By Joseph Lister, Esq., F.R.S.,
professor of surgery in the university of glasgow
In the course of an extended investigation into the nature of inflammation, and the healthy and morbid conditions of the blood in relation to it, I arrived several years ago at the conclusion that the essential cause of suppuration in wounds is decomposition brought about by the influence of the atmosphere upon blood or serum retained within them, and, in the case of contused wounds, upon portions of tissue destroyed by the violence of the injury.

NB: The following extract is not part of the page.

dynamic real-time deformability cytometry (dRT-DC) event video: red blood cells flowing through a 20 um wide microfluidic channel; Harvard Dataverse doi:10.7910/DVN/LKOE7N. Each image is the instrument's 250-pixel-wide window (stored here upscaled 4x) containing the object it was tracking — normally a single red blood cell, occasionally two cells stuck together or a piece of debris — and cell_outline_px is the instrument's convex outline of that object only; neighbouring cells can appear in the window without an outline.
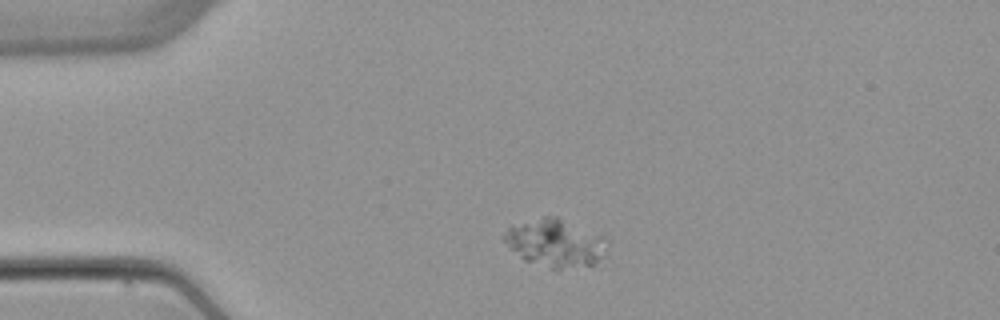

To prevent the occurrence of suppuration with all its attendant risks was an object manifestly desirable, but till lately apparently unattainable, since it seemed hopeless to attempt to exclude the oxygen which was universally regarded as the agent by which putrefaction was effected. But when it had been shown by the researches of Pasteur that the septic properties of the atmosphere depended not on the oxygen, or any gaseous constituent, but on minute organisms suspended in it, which owed their energy to their vitality, it occurred to me that decomposition in the injured part might be avoided without excluding the air, by applying as a dressing some material capable of destroying the life of the floating particles. Upon this principle I have based a practice of which I will now attempt to give a short account.
The material which I have employed is carbolic or phenic acid, a volatile organic compound, which appears to exercise a peculiarly destructive influence upon low forms of life, and hence is the most powerful antiseptic with which we are at present acquainted.
The first class of cases to which I applied it was that of compound fractures, in which the effects of decomposition in the injured part were especially striking and pernicious. The results have been such as to establish conclusively the great principle that all local inflammatory mischief and general febrile disturbances which follow severe injuries are due to the irritating and poisonous influence of decomposing blood or sloughs. For these evils are entirely avoided by the antiseptic treatment, so that limbs which would otherwise be unhesitatingly condemned to amputation may be retained, with confidence of the best results.
In conducting the treatment, the first object must be the destruction of any septic germs which may have been introduced into the wounds, either at the moment of the accident or during the time which has since elapsed. This is done by introducing the acid of full strength into all accessible recesses of the wound by means of a piece of rag held in dressing forceps and dipped into the liquid. This I did not venture to do in the earlier cases; but experience has shown that the compound which carbolic acid forms with the blood, and also any portions of tissue killed by its caustic action, including even parts of the bone, are disposed of by absorption and organisation, provided they are afterwards kept from decomposing. We are thus enabled to employ the antiseptic treatment efficiently at a period after the occurrence of the injury at which it would otherwise probably fail. Thus I have now under my care, in Glasgow Infirmary, a boy who was admitted with compound fracture of the leg as late as eight and one-half hours after the accident, in whom, nevertheless, all local and constitutional disturbance was avoided by means of carbolic acid, and the bones were soundly united five weeks after his admission.
The next object to be kept in view is to guard effectually against the spreading of decomposition into the wound along
- A paper read before the British Medical Association in Dublin on the 9th August, 1867.
- The addition of a few drops of water to a considerable quantity of the acid, induces it to assume permanently the liquid form.